I was hoping to get some theoretical details on the algorithm of find_costs
for the MCP and MCP_Geometric classes. I am not a computer scientist, so
I've had some trouble drawing conclusions from the source code alone; I
hope someone can help me :)
First, let me give you some context (although the questions don't depend on
it): I am trying to find the most efficient way possible to solve the
following problem: I have a (4359, 4950) raster and 5000 georeferenced
points. I need to find the shortest path between all these points
(basically, the output would be the triangle part of a symmetric matrix). I
have run some tests using MCP, MCP_Geometric and the package "gdistance" in
R, which claims to implement Djikistra's algorithm in the costDistance
function (it actually relies on package "igraph", which use C written
functions in the background as well). MCP.find_costs() and
MC_Geometric.find_costs() have performed consistently better, even for a
small sample of points (e.g. 10), so I am skeptical that the difference is
due to R being slower than Python (plus, I've run the examples on a jupyter
notebook). Not only that, but while MCP and MCP_Geometric don't use more
than 1GB of RAM memory, the examples in R use more than 10GB.
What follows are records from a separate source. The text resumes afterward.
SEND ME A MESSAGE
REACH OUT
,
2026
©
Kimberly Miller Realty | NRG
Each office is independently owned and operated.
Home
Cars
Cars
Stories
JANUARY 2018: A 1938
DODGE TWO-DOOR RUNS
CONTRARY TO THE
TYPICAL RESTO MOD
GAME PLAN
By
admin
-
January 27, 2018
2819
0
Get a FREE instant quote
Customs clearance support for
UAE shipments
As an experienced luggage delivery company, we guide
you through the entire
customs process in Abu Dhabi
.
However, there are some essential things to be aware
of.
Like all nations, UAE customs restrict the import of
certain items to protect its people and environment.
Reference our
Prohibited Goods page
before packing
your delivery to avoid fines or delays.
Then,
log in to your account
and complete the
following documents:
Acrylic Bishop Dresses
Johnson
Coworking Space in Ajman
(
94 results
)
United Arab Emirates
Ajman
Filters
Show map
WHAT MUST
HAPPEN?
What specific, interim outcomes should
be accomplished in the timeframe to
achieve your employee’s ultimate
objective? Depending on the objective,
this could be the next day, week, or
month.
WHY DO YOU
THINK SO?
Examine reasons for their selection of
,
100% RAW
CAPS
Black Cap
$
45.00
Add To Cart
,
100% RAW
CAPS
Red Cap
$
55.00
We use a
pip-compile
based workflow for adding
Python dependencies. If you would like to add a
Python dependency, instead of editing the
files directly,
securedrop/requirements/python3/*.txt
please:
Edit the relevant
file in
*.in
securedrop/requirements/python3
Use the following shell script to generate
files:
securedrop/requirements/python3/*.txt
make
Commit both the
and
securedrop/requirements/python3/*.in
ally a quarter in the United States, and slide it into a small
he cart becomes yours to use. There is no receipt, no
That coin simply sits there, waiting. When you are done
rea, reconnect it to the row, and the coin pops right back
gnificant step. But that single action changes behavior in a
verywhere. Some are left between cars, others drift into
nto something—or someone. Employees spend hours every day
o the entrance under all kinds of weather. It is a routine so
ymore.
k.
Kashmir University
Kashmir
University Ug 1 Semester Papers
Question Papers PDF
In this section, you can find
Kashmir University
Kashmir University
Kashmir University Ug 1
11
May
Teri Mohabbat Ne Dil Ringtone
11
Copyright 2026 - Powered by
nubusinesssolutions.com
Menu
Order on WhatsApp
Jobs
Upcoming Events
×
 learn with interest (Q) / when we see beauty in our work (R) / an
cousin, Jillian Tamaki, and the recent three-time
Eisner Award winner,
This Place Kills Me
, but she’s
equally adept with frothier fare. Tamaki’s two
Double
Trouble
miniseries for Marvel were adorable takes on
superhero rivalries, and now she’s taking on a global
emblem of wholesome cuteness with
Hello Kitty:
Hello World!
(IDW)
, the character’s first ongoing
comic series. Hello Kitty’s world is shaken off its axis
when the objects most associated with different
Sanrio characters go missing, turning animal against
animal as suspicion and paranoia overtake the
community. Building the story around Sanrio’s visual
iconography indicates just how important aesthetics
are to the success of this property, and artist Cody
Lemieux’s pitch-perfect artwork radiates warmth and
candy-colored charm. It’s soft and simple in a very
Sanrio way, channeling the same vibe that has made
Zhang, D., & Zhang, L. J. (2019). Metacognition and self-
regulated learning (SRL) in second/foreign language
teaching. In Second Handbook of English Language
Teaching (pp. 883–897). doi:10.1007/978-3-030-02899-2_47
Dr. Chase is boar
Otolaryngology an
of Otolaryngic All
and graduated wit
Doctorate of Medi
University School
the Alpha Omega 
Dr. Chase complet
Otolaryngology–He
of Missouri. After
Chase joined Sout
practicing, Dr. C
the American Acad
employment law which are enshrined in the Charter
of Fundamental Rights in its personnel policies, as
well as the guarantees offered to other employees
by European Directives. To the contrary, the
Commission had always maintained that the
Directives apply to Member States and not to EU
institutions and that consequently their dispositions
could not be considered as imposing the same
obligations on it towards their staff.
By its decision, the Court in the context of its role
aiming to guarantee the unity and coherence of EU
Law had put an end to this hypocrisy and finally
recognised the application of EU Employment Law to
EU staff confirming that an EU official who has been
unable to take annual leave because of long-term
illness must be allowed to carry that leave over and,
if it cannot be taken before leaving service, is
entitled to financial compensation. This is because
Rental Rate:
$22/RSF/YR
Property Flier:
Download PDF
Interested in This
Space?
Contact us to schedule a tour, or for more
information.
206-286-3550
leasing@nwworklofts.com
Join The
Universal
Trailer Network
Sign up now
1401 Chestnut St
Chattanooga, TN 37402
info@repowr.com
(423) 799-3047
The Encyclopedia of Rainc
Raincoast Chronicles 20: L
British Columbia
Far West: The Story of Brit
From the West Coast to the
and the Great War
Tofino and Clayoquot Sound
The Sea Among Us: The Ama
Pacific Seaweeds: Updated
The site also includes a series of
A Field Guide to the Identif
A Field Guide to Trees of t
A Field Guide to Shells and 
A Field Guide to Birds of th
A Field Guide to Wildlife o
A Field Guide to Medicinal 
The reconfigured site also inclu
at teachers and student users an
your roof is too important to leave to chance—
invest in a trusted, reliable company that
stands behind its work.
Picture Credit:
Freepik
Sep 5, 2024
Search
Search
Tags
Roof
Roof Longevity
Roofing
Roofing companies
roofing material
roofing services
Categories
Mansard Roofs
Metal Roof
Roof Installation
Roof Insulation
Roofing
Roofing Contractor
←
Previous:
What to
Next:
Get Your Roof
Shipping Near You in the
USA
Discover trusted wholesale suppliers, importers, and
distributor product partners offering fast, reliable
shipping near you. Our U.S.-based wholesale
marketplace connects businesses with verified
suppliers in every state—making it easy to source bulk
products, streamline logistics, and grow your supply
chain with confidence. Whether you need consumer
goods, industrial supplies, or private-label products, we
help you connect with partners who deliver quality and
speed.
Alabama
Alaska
So, firstly, what I would like to ask is:
1- What is the algorithm implemented in MCP? Is it simply Djikstra's, some
other known algorithm, or something new?
2- If it is something new, what would be the complexity?
3- How is it so memory efficient?
At last I wanted to check if I got something straight: the difference of
MCP.find_costs() to MCP_Geometric.find_costs() is just that in
MCP_Geometric the matrix of costs needs to be recalculated before running
the algorithm, is that right? Or does it affect the internal process of
finding the shortest path in some other way?
Thank you for reading this far :) This implementation seems very unique and
efficient, and I am just trying to better understand it.